### MATERIAL FOR THIS TASK
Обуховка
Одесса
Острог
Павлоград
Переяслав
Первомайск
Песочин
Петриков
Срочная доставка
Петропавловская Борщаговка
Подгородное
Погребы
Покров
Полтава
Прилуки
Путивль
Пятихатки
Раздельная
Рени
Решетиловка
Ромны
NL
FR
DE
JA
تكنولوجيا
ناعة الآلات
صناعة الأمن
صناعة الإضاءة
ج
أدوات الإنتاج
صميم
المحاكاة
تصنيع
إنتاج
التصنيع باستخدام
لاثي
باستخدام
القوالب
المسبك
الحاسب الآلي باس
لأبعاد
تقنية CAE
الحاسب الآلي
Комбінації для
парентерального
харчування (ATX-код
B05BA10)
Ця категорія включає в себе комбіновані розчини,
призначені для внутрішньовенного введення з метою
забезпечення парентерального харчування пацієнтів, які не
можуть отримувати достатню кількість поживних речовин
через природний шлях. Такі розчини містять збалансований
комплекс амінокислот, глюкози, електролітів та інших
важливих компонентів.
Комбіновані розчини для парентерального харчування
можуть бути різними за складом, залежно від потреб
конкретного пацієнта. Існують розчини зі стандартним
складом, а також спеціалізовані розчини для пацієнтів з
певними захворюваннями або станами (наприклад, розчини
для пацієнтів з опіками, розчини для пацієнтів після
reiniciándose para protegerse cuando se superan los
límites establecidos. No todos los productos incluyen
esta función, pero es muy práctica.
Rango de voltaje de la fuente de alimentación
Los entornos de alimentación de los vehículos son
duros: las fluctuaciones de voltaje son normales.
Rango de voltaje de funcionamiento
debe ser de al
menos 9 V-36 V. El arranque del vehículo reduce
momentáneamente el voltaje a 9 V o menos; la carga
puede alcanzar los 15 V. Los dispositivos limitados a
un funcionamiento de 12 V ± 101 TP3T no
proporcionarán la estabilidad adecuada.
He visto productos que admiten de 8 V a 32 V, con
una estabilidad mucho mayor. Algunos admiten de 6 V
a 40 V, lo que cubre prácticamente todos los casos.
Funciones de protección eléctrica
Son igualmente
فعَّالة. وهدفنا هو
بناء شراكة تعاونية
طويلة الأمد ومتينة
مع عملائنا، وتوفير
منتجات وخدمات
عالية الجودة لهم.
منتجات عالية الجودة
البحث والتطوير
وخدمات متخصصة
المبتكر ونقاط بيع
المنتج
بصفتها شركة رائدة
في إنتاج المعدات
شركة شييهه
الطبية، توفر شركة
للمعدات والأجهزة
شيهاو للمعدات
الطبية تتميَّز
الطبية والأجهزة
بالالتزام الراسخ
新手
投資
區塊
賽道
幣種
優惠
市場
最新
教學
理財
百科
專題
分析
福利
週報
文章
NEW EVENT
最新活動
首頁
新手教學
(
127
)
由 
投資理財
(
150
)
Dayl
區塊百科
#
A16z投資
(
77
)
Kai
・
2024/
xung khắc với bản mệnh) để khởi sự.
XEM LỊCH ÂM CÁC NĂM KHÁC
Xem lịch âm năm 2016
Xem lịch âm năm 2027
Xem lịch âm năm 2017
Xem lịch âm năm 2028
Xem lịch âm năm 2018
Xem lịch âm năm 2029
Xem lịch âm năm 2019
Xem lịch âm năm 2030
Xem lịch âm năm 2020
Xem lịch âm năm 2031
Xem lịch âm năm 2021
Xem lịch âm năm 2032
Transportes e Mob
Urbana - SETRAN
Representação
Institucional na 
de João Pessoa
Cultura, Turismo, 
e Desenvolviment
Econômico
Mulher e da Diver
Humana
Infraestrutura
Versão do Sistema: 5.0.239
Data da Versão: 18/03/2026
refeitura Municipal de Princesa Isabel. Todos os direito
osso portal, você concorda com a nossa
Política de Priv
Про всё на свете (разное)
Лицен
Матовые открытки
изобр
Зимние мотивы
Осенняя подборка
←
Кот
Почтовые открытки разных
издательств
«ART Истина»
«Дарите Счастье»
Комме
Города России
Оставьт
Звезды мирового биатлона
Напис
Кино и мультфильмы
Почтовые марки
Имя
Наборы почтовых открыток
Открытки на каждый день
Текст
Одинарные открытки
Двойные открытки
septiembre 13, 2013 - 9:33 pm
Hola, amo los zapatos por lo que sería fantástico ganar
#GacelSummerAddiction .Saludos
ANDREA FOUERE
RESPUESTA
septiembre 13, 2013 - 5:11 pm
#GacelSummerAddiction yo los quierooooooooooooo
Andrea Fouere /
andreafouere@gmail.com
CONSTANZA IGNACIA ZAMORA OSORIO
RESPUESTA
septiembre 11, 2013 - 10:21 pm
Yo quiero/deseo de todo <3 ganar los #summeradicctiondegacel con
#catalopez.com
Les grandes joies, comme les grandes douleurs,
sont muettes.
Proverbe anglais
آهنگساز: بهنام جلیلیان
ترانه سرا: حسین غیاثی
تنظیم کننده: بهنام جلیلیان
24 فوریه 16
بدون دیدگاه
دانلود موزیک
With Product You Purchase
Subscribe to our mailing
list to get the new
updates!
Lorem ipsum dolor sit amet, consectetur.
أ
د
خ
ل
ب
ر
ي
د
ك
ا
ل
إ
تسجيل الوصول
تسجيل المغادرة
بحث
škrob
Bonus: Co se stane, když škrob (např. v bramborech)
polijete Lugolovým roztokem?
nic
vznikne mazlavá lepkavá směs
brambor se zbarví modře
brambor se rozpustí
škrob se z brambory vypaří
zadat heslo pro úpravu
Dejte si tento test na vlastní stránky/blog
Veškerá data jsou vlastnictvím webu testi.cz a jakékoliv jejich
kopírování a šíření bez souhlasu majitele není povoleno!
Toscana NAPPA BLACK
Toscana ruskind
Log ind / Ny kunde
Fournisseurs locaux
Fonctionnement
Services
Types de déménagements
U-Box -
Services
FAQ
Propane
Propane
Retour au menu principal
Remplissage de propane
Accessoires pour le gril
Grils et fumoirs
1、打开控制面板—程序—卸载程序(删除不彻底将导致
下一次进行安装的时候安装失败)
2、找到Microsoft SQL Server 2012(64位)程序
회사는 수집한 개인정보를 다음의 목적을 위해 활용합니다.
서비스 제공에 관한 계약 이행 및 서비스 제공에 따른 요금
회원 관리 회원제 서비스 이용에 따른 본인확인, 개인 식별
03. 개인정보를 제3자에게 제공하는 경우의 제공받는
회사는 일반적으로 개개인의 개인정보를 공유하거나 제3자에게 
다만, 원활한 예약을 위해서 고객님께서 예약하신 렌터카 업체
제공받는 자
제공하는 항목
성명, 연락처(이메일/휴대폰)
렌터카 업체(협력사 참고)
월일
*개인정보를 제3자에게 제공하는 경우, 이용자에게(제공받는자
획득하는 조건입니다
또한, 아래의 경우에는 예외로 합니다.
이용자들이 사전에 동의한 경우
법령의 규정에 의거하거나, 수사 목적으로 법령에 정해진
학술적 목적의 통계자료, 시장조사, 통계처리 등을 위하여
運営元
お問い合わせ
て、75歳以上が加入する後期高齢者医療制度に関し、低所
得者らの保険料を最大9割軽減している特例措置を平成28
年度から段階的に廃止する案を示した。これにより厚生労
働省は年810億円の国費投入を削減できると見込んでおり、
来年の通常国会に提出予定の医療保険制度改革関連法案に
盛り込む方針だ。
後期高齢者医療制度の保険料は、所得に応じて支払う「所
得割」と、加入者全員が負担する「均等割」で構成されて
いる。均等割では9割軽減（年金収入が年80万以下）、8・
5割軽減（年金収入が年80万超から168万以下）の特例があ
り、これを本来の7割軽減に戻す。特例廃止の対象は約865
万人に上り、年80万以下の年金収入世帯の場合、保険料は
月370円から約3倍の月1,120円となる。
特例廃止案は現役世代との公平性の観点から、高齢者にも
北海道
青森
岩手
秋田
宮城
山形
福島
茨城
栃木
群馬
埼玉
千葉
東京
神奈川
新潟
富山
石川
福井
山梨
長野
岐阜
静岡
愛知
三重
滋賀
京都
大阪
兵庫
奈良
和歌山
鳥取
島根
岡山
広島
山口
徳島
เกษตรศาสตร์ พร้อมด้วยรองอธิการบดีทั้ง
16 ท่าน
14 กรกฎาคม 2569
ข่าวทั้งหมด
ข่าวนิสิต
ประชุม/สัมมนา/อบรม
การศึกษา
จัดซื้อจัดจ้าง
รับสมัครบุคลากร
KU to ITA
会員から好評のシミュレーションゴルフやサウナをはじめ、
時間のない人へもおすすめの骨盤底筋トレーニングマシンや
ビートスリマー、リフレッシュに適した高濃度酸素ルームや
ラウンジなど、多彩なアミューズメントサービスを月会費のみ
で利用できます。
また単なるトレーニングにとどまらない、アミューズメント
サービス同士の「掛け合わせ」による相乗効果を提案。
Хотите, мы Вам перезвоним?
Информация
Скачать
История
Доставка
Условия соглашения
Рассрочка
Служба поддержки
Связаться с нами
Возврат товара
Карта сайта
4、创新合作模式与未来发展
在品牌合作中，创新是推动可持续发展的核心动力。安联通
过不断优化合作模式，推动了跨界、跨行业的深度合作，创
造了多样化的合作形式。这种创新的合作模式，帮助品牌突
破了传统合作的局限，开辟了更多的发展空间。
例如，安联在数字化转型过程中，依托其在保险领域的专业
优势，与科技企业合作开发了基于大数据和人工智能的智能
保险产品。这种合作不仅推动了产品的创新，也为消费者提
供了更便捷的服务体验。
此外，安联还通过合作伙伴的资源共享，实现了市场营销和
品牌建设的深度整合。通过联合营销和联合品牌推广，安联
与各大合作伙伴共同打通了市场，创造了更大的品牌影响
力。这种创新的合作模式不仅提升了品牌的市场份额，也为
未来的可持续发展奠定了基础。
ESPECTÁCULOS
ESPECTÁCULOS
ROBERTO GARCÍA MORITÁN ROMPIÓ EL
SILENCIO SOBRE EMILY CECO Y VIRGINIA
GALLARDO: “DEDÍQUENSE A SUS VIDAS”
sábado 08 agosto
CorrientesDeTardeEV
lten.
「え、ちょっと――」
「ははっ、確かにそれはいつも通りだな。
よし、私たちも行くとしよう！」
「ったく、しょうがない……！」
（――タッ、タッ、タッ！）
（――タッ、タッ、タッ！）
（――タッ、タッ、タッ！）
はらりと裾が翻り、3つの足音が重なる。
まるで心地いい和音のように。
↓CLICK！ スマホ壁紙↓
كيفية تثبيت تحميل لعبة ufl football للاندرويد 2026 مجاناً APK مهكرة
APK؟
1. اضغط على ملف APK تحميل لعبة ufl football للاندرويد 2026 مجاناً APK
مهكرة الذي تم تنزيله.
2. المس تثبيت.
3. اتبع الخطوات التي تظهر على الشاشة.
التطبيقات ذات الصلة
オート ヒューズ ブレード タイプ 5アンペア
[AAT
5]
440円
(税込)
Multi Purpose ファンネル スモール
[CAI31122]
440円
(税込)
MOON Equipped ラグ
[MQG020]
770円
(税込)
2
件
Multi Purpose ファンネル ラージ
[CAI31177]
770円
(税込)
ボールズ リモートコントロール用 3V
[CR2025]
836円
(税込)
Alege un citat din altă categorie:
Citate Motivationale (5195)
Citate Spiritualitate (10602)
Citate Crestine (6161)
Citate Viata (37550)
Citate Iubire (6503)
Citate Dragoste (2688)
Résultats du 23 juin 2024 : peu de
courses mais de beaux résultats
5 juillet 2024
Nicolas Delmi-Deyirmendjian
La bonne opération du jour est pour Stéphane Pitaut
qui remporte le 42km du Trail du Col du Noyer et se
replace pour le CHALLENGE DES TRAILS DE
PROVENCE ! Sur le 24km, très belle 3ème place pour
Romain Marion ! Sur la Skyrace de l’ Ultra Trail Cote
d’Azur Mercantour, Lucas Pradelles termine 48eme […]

### EXERCISE AIM
Pull out every line of the records that contains the string "للاندرويد", copying each one in full. Case counts.

### TASK ANSWER
كيفية تثبيت تحميل لعبة ufl football للاندرويد 2026 مجاناً APK مهكرة
1. اضغط على ملف APK تحميل لعبة ufl football للاندرويد 2026 مجاناً APK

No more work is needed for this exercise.